Lakehead University's Indigenous Transition Year Program (ITYP), previously known as the Native Access Program, is a eight-month full-time preparatory program. Since its inception in 1990, they have been providing Indigenous students (First Nation, Inuit or Métis) the opportunity to pursue a post-secondary education in a culturally supported environment academically and socially.
When you come to a post-secondary institution, it’s expected that you’ll meet the standards of getting your credits, keeping your average up, progressing through all the years of university in a timely manner and graduation.
Jerri-Lynn Orr, the previous coordinator of the program was in this role for seven years and has transitioned into a new position while ITYP is in the midst of hiring a new coordinator. During her time with ITYP she assisted in a student’s understanding and knowledge of what success looks like and means to them. Orr believes this is what’s most important when tackling a post-secondary education.
Steps of service
Prior to entering into the program, the coordinator makes it a point to connect with students and help them find comfort.
Educational success differs for every student. ITYP makes sure this is known and understood and allows students to discover what achievement means to them.
There’s an application process and students can do a paper application which allows them to bypass an application fee. Once a student has applied, a short interview takes place that allows the coordinator and her staff to help students find comfort in the program and their own future.
When a student enters into the program, they take five general courses, including Introduction to Indigenous Learning that takes place within the general student population, giving students the opportunity to get the feel of what a first-year class is like.
Throughout the program, students gain the ability and insight into what their future holds. Whether that be staying in school or veering onto a different road.
“Success maybe is finishing one term successfully and deciding that university isn’t for them.” Orr says.
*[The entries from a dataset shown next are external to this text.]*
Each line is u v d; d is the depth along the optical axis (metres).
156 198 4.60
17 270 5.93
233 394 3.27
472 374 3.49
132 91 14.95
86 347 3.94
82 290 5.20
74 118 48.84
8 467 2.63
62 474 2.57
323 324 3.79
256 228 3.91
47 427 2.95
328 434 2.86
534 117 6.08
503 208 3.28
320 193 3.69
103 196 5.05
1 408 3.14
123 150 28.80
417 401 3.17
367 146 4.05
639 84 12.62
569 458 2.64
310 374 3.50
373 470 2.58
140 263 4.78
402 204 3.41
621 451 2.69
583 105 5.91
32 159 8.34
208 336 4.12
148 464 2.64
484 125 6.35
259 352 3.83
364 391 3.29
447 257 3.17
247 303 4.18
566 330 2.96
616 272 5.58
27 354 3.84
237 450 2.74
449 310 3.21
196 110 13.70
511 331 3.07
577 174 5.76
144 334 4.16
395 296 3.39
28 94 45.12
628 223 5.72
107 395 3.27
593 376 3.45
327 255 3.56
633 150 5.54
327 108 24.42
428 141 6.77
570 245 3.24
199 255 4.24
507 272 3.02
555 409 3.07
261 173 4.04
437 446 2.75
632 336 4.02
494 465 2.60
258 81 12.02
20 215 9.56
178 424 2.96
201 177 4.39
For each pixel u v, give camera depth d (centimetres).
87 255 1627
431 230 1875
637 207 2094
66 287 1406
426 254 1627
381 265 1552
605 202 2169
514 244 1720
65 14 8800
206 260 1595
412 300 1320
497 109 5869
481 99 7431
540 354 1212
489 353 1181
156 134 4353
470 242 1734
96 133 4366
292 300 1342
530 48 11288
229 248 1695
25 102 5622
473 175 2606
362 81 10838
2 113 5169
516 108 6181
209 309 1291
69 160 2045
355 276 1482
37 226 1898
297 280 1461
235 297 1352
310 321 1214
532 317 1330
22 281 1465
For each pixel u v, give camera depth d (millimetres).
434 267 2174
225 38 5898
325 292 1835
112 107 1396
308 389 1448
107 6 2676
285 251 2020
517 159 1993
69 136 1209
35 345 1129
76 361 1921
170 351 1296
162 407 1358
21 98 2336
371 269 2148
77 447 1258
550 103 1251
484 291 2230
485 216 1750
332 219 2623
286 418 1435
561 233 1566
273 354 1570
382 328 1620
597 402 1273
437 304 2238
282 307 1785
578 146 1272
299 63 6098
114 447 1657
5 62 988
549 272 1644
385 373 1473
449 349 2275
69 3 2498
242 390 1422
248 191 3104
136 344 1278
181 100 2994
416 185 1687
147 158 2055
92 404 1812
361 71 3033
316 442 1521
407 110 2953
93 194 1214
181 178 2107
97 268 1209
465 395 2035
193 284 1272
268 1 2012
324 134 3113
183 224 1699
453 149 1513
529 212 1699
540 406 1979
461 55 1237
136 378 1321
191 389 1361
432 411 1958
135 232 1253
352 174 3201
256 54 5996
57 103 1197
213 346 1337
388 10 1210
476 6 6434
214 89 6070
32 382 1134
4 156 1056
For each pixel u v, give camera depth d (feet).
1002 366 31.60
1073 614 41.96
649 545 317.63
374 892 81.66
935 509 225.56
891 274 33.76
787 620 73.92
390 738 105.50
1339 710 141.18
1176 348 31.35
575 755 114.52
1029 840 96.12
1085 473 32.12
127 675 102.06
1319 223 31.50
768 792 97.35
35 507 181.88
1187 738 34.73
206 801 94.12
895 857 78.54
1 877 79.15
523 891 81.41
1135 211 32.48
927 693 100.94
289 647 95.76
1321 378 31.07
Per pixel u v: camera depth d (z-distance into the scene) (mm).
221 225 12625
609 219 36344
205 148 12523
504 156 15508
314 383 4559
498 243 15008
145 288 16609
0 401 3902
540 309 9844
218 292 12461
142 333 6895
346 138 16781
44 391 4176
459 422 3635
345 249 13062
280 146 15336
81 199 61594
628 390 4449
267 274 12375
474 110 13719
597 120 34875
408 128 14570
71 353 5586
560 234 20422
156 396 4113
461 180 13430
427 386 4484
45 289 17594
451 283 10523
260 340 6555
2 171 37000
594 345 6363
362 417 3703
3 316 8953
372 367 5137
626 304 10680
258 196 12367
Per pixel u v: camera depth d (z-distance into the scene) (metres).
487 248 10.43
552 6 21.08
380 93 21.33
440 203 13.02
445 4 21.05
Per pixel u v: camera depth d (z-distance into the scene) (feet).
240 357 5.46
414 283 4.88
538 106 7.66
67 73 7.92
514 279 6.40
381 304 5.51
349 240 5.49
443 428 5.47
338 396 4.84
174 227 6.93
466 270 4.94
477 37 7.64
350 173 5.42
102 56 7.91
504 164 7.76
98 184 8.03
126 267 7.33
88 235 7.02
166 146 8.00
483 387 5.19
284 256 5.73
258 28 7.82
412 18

While discovering personal success and what that means, students in this program have the opportunity to embark on self-discovery with the support of these services; allowing them to ask questions and have an understanding adult to connect with when questions arise.
The program relies heavily on the support from the Indigenous Student Services Centre as a means to give students even more possibilities to decide what kind of success they want to pursue.
ITYP works under the office of Aboriginal Initiatives. This office assists the Indigenous student population at Lakehead University by providing cultural and academic support and as a whole unit, Orr says, they’re a very relational force.
Because of this, she says the students feel respected and that people understand where they’re coming from, making Lakehead feel like home.
This program honors and celebrates the Indigenous heritage and does this while providing culturally appropriate student services while staying alert and on top of what students need, especially in these times of change.
“[We’re] always involving the students in what’s happening and what’s important,” Orr beams. ITYP makes it a point to not only assist with a transitionary time but to allow them to decide for themselves how they’ll do so.
Going forward, the program is looking at an online version. These times have made this an unexpected reality but it’s an exciting addition. Orr says this will allow the program to reach smaller, more northern communities.
Through this time of online platforms being our means of communication and education, the Indigenous Transition Year Program has been and will continue to meet their student’s needs, even if it has to be done virtually.